The reason we throw away the measurements from the initial phase when entering the convergence phase is that we have noted that these measurements tend to statistically behave like outliers, likely because they correspond to measurements from some kind of “warmup period”. Keeping them around just means that phase 2 takes longer to converge. If it turns out they are not outliers, then they will occur again during the convergence phase, and so discarding them should have done no harm. (Also note our focus on sustained performance - if we assume that the program will run for arbitrarily long, then it is acceptable to throw away any prefix of the measurements.)

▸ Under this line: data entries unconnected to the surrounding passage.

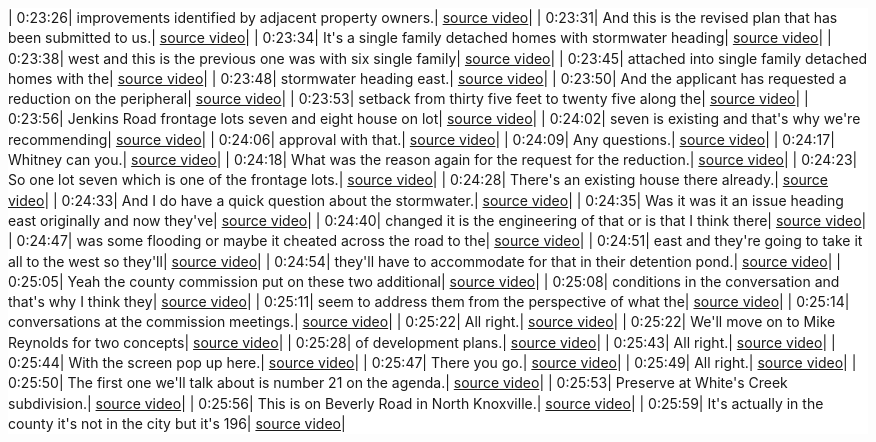 | 0:23:26| improvements identified by adjacent property owners.| [source video](https://archive.org/details/planning-r-399-230207-agenda-review?start=1406)|
| 0:23:31| And this is the revised plan that has been submitted to us.| [source video](https://archive.org/details/planning-r-399-230207-agenda-review?start=1411)|
| 0:23:34| It's a single family detached homes with stormwater heading| [source video](https://archive.org/details/planning-r-399-230207-agenda-review?start=1414)|
| 0:23:38| west and this is the previous one was with six single family| [source video](https://archive.org/details/planning-r-399-230207-agenda-review?start=1418)|
| 0:23:45| attached into single family detached homes with the| [source video](https://archive.org/details/planning-r-399-230207-agenda-review?start=1425)|
| 0:23:48| stormwater heading east.| [source video](https://archive.org/details/planning-r-399-230207-agenda-review?start=1428)|
| 0:23:50| And the applicant has requested a reduction on the peripheral| [source video](https://archive.org/details/planning-r-399-230207-agenda-review?start=1430)|
| 0:23:53| setback from thirty five feet to twenty five along the| [source video](https://archive.org/details/planning-r-399-230207-agenda-review?start=1433)|
| 0:23:56| Jenkins Road frontage lots seven and eight house on lot| [source video](https://archive.org/details/planning-r-399-230207-agenda-review?start=1436)|
| 0:24:02| seven is existing and that's why we're recommending| [source video](https://archive.org/details/planning-r-399-230207-agenda-review?start=1442)|
| 0:24:06| approval with that.| [source video](https://archive.org/details/planning-r-399-230207-agenda-review?start=1446)|
| 0:24:09| Any questions.| [source video](https://archive.org/details/planning-r-399-230207-agenda-review?start=1449)|
| 0:24:17| Whitney can you.| [source video](https://archive.org/details/planning-r-399-230207-agenda-review?start=1457)|
| 0:24:18| What was the reason again for the request for the reduction.| [source video](https://archive.org/details/planning-r-399-230207-agenda-review?start=1458)|
| 0:24:23| So one lot seven which is one of the frontage lots.| [source video](https://archive.org/details/planning-r-399-230207-agenda-review?start=1463)|
| 0:24:28| There's an existing house there already.| [source video](https://archive.org/details/planning-r-399-230207-agenda-review?start=1468)|
| 0:24:33| And I do have a quick question about the stormwater.| [source video](https://archive.org/details/planning-r-399-230207-agenda-review?start=1473)|
| 0:24:35| Was it was it an issue heading east originally and now they've| [source video](https://archive.org/details/planning-r-399-230207-agenda-review?start=1475)|
| 0:24:40| changed it is the engineering of that or is that I think there| [source video](https://archive.org/details/planning-r-399-230207-agenda-review?start=1480)|
| 0:24:47| was some flooding or maybe it cheated across the road to the| [source video](https://archive.org/details/planning-r-399-230207-agenda-review?start=1487)|
| 0:24:51| east and they're going to take it all to the west so they'll| [source video](https://archive.org/details/planning-r-399-230207-agenda-review?start=1491)|
| 0:24:54| they'll have to accommodate for that in their detention pond.| [source video](https://archive.org/details/planning-r-399-230207-agenda-review?start=1494)|
| 0:25:05| Yeah the county commission put on these two additional| [source video](https://archive.org/details/planning-r-399-230207-agenda-review?start=1505)|
| 0:25:08| conditions in the conversation and that's why I think they| [source video](https://archive.org/details/planning-r-399-230207-agenda-review?start=1508)|
| 0:25:11| seem to address them from the perspective of what the| [source video](https://archive.org/details/planning-r-399-230207-agenda-review?start=1511)|
| 0:25:14| conversations at the commission meetings.| [source video](https://archive.org/details/planning-r-399-230207-agenda-review?start=1514)|
| 0:25:22| All right.| [source video](https://archive.org/details/planning-r-399-230207-agenda-review?start=1522)|
| 0:25:22| We'll move on to Mike Reynolds for two concepts| [source video](https://archive.org/details/planning-r-399-230207-agenda-review?start=1522)|
| 0:25:28| of development plans.| [source video](https://archive.org/details/planning-r-399-230207-agenda-review?start=1528)|
| 0:25:43| All right.| [source video](https://archive.org/details/planning-r-399-230207-agenda-review?start=1543)|
| 0:25:44| With the screen pop up here.| [source video](https://archive.org/details/planning-r-399-230207-agenda-review?start=1544)|
| 0:25:47| There you go.| [source video](https://archive.org/details/planning-r-399-230207-agenda-review?start=1547)|
| 0:25:49| All right.| [source video](https://archive.org/details/planning-r-399-230207-agenda-review?start=1549)|
| 0:25:50| The first one we'll talk about is number 21 on the agenda.| [source video](https://archive.org/details/planning-r-399-230207-agenda-review?start=1550)|
| 0:25:53| Preserve at White's Creek subdivision.| [source video](https://archive.org/details/planning-r-399-230207-agenda-review?start=1553)|
| 0:25:56| This is on Beverly Road in North Knoxville.| [source video](https://archive.org/details/planning-r-399-230207-agenda-review?start=1556)|
| 0:25:59| It's actually in the county it's not in the city but it's 196| [source video](https://archive.org/details/planning-r-399-230207-agenda-review?start=1559)|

In principle, the safest approach would be to continue measuring for a
very long time - say, an hour. But this would make futhark bench
supremely annoying to use. With the new approach, running the entire
benchmark suite (about
50 programs, most with multiple workloads) on an AMD MI100 GPU takes
about 16 minutes. Most programs don’t even enter the convergence
phase, and those that do tend to converge quite quickly.
Ultimately this approach is a heuristic that balances accuracy and practicality, but Aleksander Junge has done a pretty decent investigation on statistical methods in order to develop it. We have experimentally determined that the results obtained are close to the “perfect” results that we obtain by just doing a huge number of runs.
More projects
The projects discussed above are not the only Futhark projects currently worked on by our students. Walter Restelli-Nielsen and Amar Topalovic are working on rewriting our fusion engine, long one of the gnarliest parts of the compiler, to more faithfully resemble the graph algorithm that it supposedly implements. This not only fixes some bugs, but also lays a foundation for even more aggressive fusion in the future.
Another project by Louis Marott Normann, Kristoffer August Kortbæk, William Pema Norbu Holmes Malling, and Oliver Bak Kjersgaard Petersen, is developing an ISPC backend for Futhark. This is a very complex undertaking; partly because the domain is inherently tricky, and partly because ISPC was not intended as a target for code generation (they find many bugs). Performance on some benchmarks is promising, but I think it will take a lot of work before Futhark can reliably generate efficient SIMD code for most programs.
While these last two projects are not yet developed enough to be part of this compiler release, I hope and expect that they will be part of a future one. And for sure, their works will be put on display in the halls of Valhalla.